# Direction:
Rename "phylum" to "division" in the records, starting at the line containing "common name: Acacia pied barbet" and ending at the line containing "genus: Dorymyrmex". Return only those lines, otherwise unchanged, and omit the pictures.

# Dataset:
┌──
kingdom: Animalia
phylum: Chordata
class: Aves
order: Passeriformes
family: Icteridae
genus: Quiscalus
└──
┌──
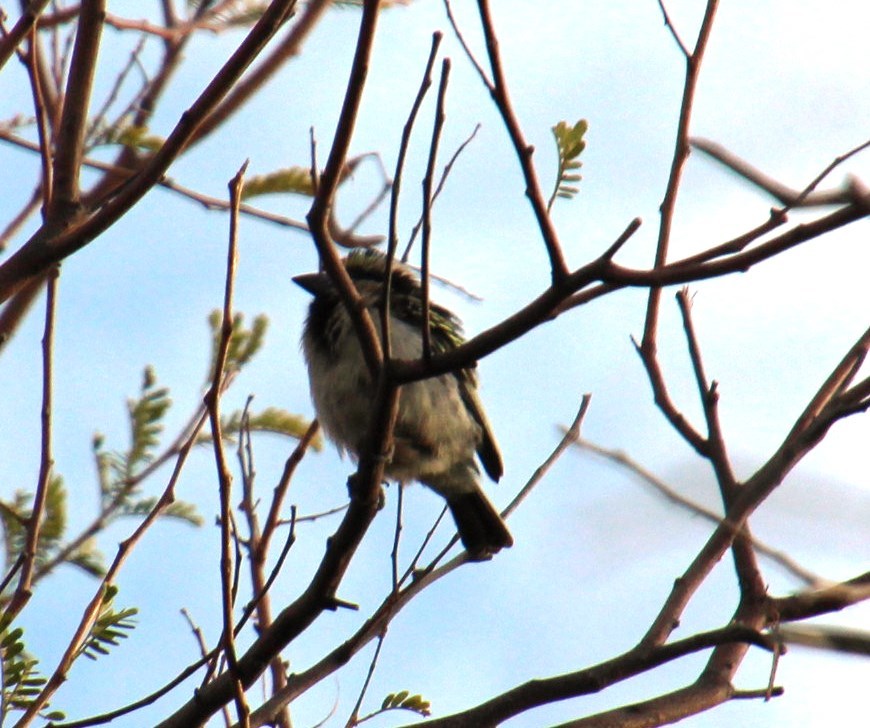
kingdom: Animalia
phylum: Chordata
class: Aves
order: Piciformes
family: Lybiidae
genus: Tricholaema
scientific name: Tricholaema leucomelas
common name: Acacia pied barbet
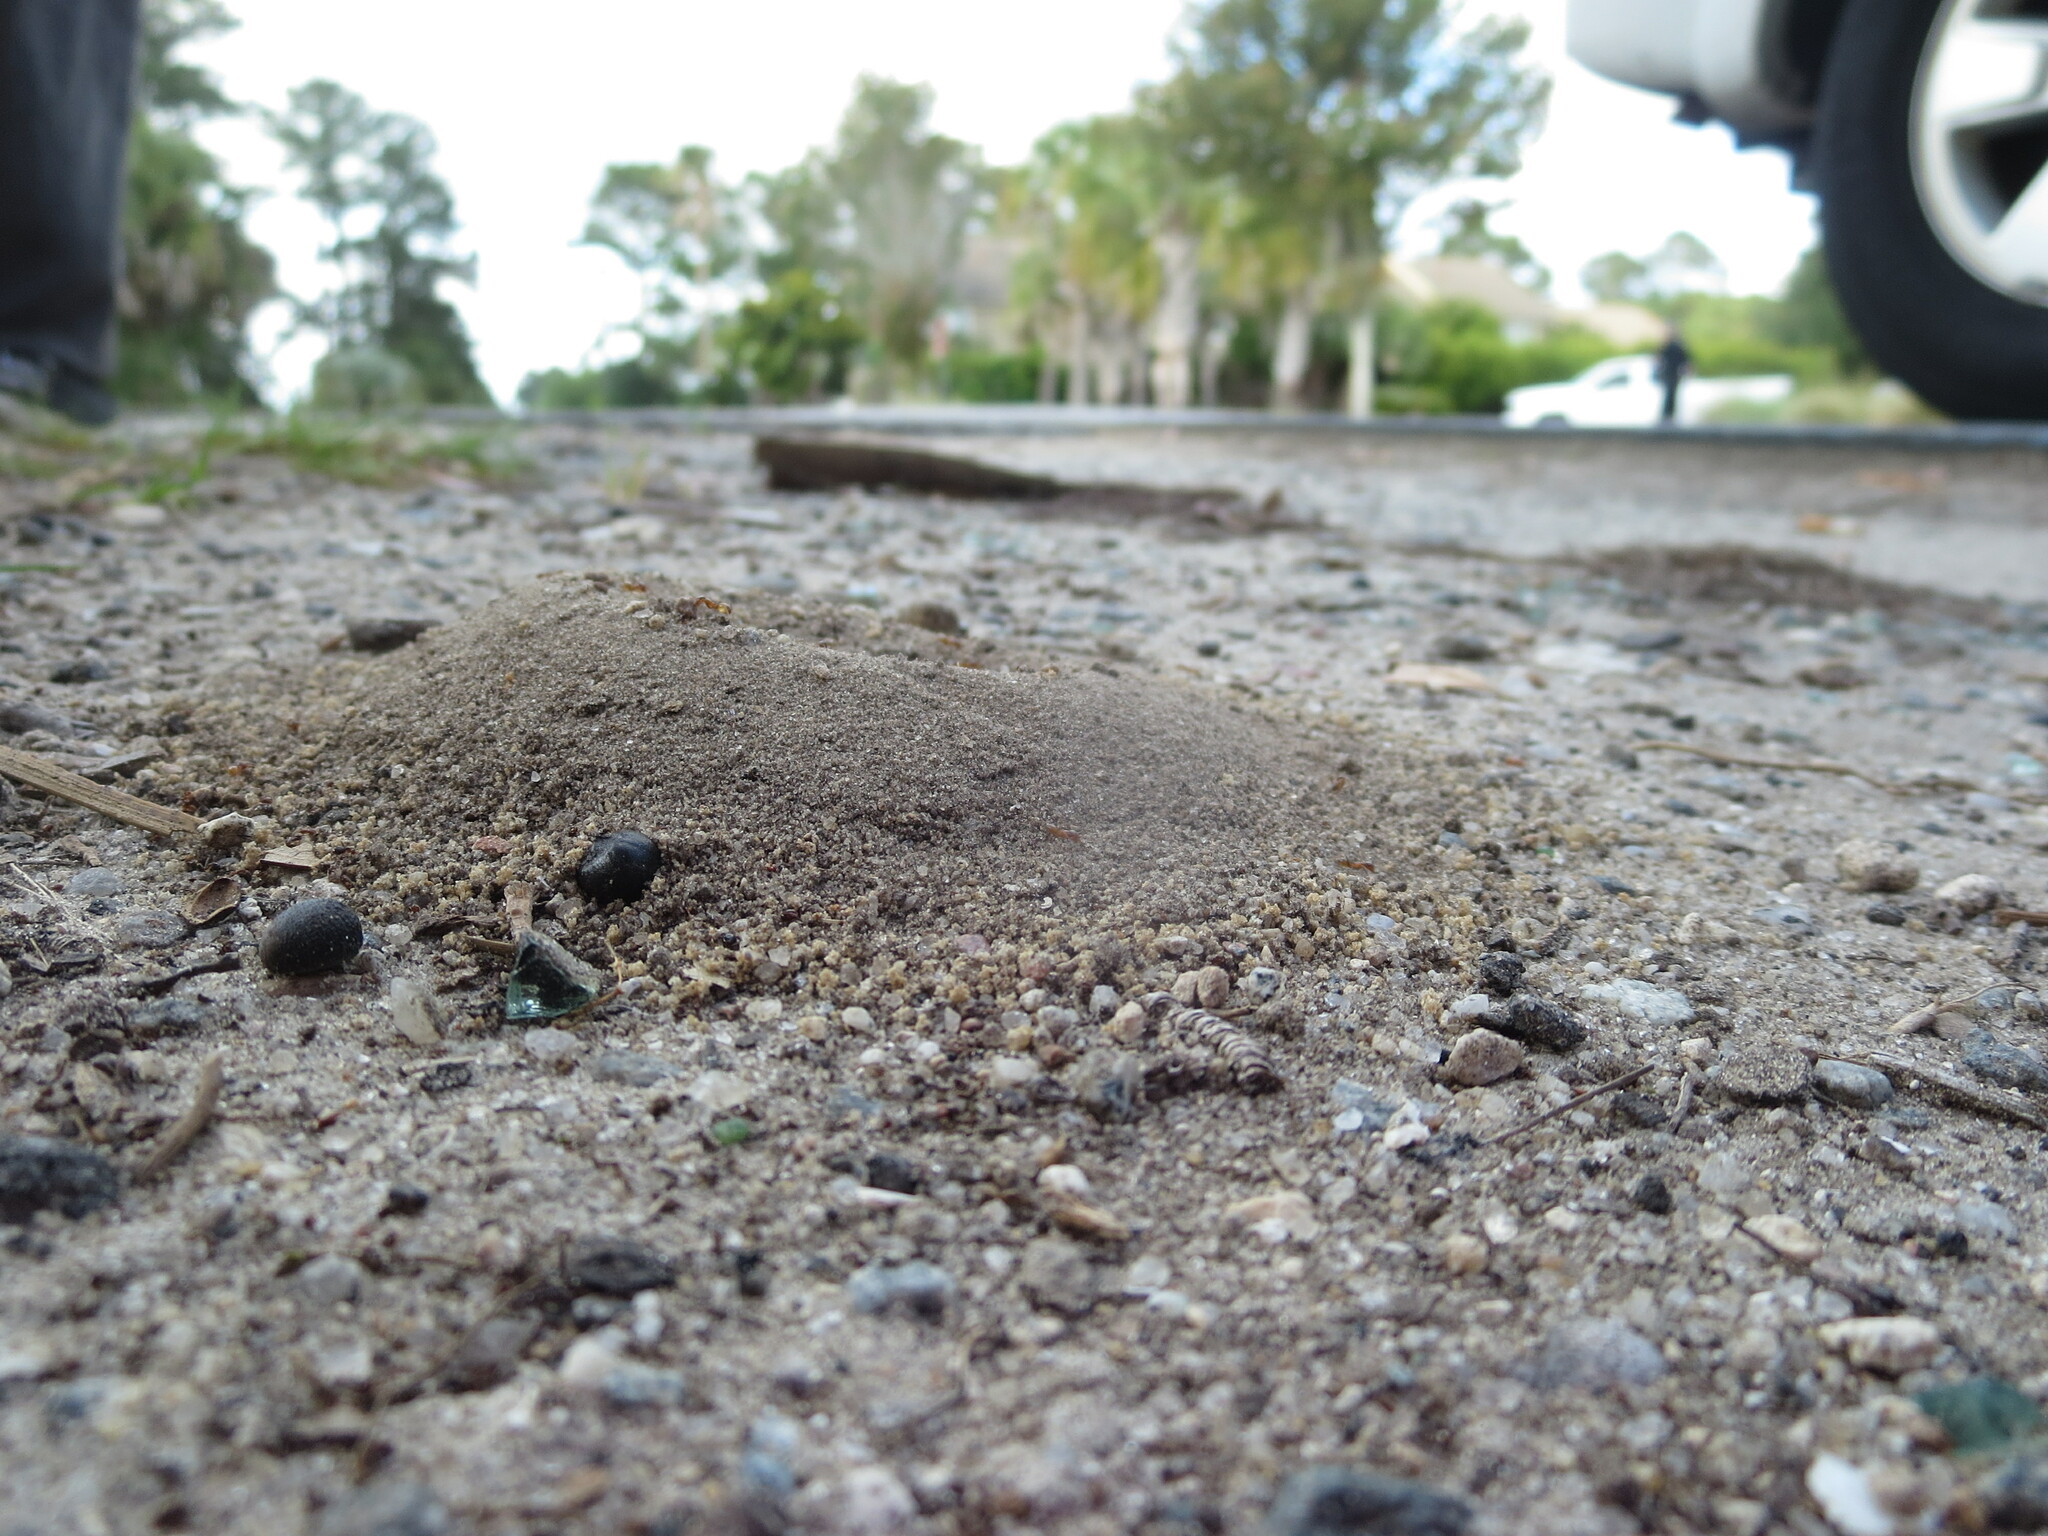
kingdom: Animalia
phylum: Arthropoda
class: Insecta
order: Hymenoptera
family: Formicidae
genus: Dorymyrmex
└──
# Exercise result:
common name: Acacia pied barbet
kingdom: Animalia
division: Arthropoda
class: Insecta
order: Hymenoptera
family: Formicidae
genus: Dorymyrmex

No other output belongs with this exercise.